Every chapter starts with New York time and Mecca time. And obviously, every chapter ticks closer to the 31st hour. By the end of chapter two, only eleven pages into the book, there’s little doubt what Jonas’ intentions are. Jonas is an impressionable twenty-one year old with skewed ideologies, at least from an American standard. He snuck off to Pakistan and was recruited to be a suicide bomber. So the only questions that remain for the rest of the 218 pages are ~ will they find him in time, and/or will Jonas carry out his mission? And for a book without much action like most suspense/thillers, Hamilton pulls it off. Without giving anything away, the ending can, and certainly may, spark discussion. (I can picture this book being discussed in a classroom setting.)

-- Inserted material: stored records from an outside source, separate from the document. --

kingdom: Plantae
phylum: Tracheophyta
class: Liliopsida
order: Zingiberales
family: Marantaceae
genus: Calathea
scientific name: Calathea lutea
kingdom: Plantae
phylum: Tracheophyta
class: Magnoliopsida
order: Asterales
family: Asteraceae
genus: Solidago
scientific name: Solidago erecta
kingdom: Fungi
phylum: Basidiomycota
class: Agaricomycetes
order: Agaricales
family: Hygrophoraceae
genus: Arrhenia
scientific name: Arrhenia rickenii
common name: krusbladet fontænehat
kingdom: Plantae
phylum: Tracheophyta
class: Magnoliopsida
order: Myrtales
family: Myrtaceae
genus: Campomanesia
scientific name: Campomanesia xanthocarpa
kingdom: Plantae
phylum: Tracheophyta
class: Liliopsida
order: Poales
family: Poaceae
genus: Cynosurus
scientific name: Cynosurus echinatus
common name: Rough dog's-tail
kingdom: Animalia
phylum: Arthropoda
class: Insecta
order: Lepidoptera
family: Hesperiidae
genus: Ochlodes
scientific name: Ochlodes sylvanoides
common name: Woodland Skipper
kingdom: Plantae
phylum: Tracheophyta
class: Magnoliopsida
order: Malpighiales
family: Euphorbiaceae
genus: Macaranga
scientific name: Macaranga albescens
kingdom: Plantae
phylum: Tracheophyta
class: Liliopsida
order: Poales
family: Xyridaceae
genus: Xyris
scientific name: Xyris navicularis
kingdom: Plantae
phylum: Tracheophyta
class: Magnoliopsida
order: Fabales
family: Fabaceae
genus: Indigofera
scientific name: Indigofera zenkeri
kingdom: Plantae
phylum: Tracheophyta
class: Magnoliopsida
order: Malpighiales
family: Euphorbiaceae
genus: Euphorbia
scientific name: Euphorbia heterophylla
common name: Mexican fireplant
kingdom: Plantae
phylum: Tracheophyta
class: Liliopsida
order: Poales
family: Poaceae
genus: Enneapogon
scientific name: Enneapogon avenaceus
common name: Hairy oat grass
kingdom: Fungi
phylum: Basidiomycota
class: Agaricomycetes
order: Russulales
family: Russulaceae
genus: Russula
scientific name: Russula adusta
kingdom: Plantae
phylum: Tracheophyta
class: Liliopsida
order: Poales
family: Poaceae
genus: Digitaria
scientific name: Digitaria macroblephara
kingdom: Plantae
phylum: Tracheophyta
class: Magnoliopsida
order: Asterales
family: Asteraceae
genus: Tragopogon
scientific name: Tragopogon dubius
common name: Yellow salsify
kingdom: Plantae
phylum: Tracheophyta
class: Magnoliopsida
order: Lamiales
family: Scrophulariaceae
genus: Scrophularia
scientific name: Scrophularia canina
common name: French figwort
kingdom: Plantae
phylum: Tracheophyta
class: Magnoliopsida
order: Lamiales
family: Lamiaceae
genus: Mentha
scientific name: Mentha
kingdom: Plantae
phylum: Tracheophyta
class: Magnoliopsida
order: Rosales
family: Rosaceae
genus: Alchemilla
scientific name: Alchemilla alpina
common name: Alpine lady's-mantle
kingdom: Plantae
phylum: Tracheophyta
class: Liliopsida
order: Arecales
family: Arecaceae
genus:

Each chapter rotates points of view with either Jonas, Masoud (the man guiding Jonas), one of the many looking for Jonas, or a homeless beggar named Sonny. As mentioned above, 31 Hours is not your typical suspense/thriller. This is not a roller coaster ride, but more like a crescendo, gradually building and building until you get to the top. Hamilton masterfully sets up the tension until you, as a reader, get to the point of finishing a chapter and looking at your watch to see if you have time to fit in another. It’s like every character is a grain of sand spiraling down an hour glass. They slowly come closer and closer together until they all meet in the middle.

Masha Hamilton’s writing style flows, and what I especially enjoyed is that she’s an author that writes using all of her senses. One of her many strengths is setting a scene. As a reader I felt like I was there. I was able to smell the foods, hear the traffic, and feel the crowds jostling in the subways. And with Hamilton’s background as a foreign correspondent for the Associate Press for five years in the middle east, her Middle Eastern characters felt very real and believable (not to take away from her American characters, who were equally as believable).

For many, 31 Hours will not be an easy book to read. It mainly focuses on the inner turmoil of a mother trying to find her son, and that son, with a warped sense of values, voluntarily being denied access to everyone he loves, and then wanting to blow himself up and taking others with him. Still, Hamilton’s mastery of words will pull you in and not let you go.